Another kind of household would have an obvious answer: stew pot. And I’m sure my bloodthirsty, bottomlessly hungry teenage son would agree. But when the word stew pot comes up, I inevitably counter, lawn mower.
This is because one thing even a non-laying hen can do is keep the grass from encroaching into the garden in the summer. The Barred Rocks are pretty flightless (one reason they were easy pickings for the neighborhood dog, I guess), so they’re especially good at staying inside the fence and snapping off the grass tips, one blade at a time. It’s slow, but they’ll do it all day. They never get bored.

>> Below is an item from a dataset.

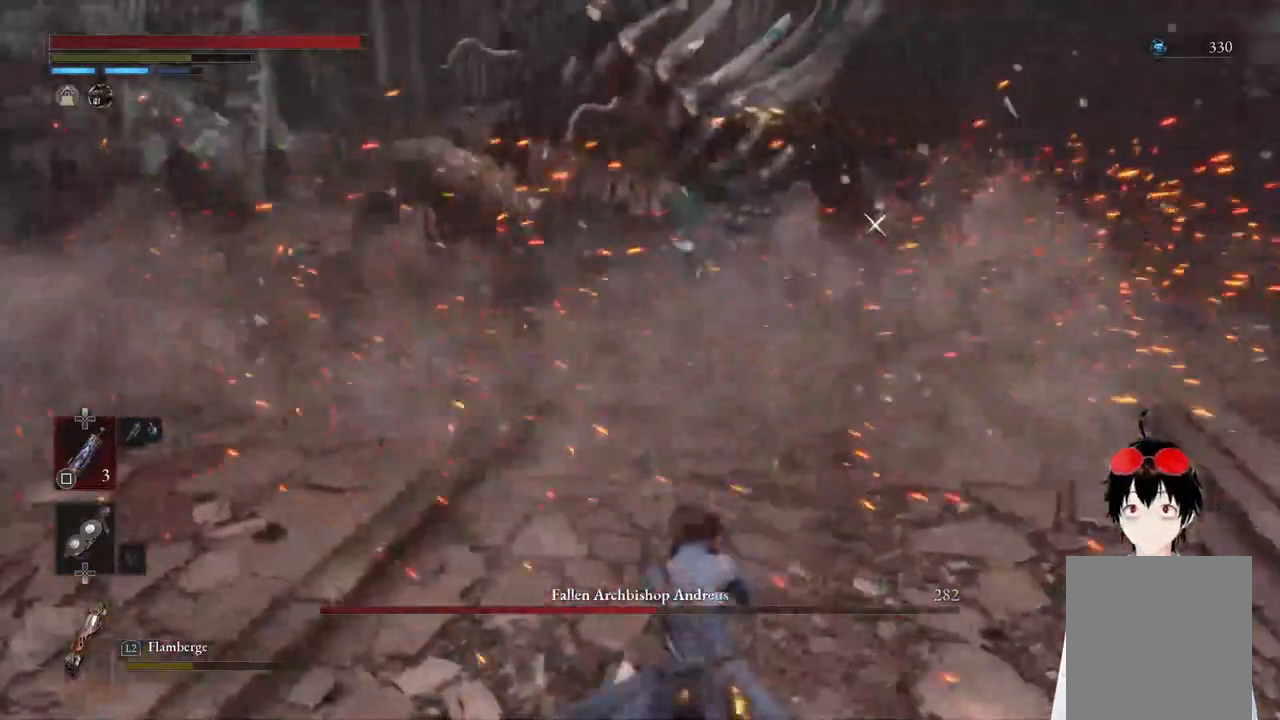
{"buttons": ["CIRCLE"], "left_stick": "up-right", "right_stick": "center", "events": [[50, "CIRCLE", "down"]]}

But the fact is, even if Lumpy weren’t a pretty good lawn mower, I’d probably have to keep her anyway. Friendly, harmless, not the most productive, occasionally entertaining – somehow, when I go down this list of Lumpesque qualities, it seems terribly familiar.
In that remorseless middle-aged way, I think to myself: Who else isn’t living up to their potential? Shouldn’t I be doing more in life than just, sort of, getting along? Is it OK to be an affable person, essential to my family, of value to some friends? To produce a small body of work that brings pleasure to a few? Is it enough?
The answer, of course, is yes – it has to be. Because if I spend my life worrying about not enough, in the end I really won’t have anything to show for myself. It’s just one reason – perhaps the most intangible, but perhaps the most secure – that Lumpy won’t be getting the axe.
Still I hope, for all our sakes, that one morning I’ll go out to that empty, haunted nest and find it: one enormous, sleep-wrinkled egg – the work of a day; the justification, however disingenuous, for a life.